§ **What to do**:
All lines from the one that contains "neck: (511, 230)" through the close of the entries below are to be repeated exactly, without any pictures.
§ §
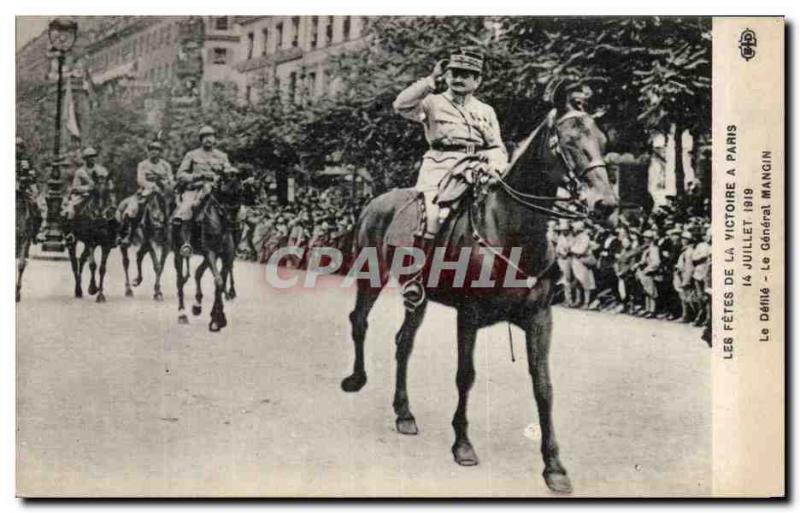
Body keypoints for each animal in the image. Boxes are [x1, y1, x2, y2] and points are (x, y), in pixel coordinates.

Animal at [174, 184, 234, 332]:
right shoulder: (210, 253)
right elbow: (219, 281)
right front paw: (217, 320)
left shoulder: (226, 256)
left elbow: (219, 282)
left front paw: (217, 318)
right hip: (178, 253)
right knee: (179, 281)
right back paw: (182, 314)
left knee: (197, 273)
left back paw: (197, 305)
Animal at [340, 105, 616, 492]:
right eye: (569, 142)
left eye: (603, 141)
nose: (606, 203)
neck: (511, 230)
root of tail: (374, 201)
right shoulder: (468, 316)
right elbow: (465, 375)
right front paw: (463, 444)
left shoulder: (540, 319)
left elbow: (543, 386)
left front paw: (554, 467)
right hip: (372, 276)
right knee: (360, 321)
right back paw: (357, 378)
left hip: (417, 298)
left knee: (403, 342)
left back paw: (404, 413)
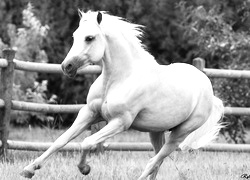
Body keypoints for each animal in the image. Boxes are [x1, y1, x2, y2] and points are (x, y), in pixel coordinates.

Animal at [20, 10, 224, 179]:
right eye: (75, 36)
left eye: (89, 38)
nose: (66, 66)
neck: (118, 79)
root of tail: (208, 88)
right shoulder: (89, 113)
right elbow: (61, 140)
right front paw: (29, 169)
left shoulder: (120, 122)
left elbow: (87, 142)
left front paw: (84, 168)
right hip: (156, 131)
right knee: (157, 162)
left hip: (180, 134)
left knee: (153, 162)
§ §
§ **Answer to the exercise**:
neck: (511, 230)
root of tail: (374, 201)
right shoulder: (468, 316)
right elbow: (465, 375)
right front paw: (463, 444)
left shoulder: (540, 319)
left elbow: (543, 386)
left front paw: (554, 467)
right hip: (372, 276)
right knee: (360, 321)
right back paw: (357, 378)
left hip: (417, 298)
left knee: (403, 342)
left back paw: (404, 413)
Body keypoints for each animal in the image. Boxes are [x1, y1, x2, y2] and points are (x, y), in pixel coordinates.

Animal at [20, 10, 224, 179]:
right eye: (75, 36)
left eye: (89, 38)
nose: (66, 66)
neck: (118, 79)
root of tail: (208, 88)
right shoulder: (89, 113)
right elbow: (61, 140)
right front paw: (29, 169)
left shoulder: (120, 122)
left elbow: (87, 142)
left front paw: (84, 168)
right hip: (156, 131)
right knee: (157, 162)
left hip: (180, 134)
left knee: (153, 162)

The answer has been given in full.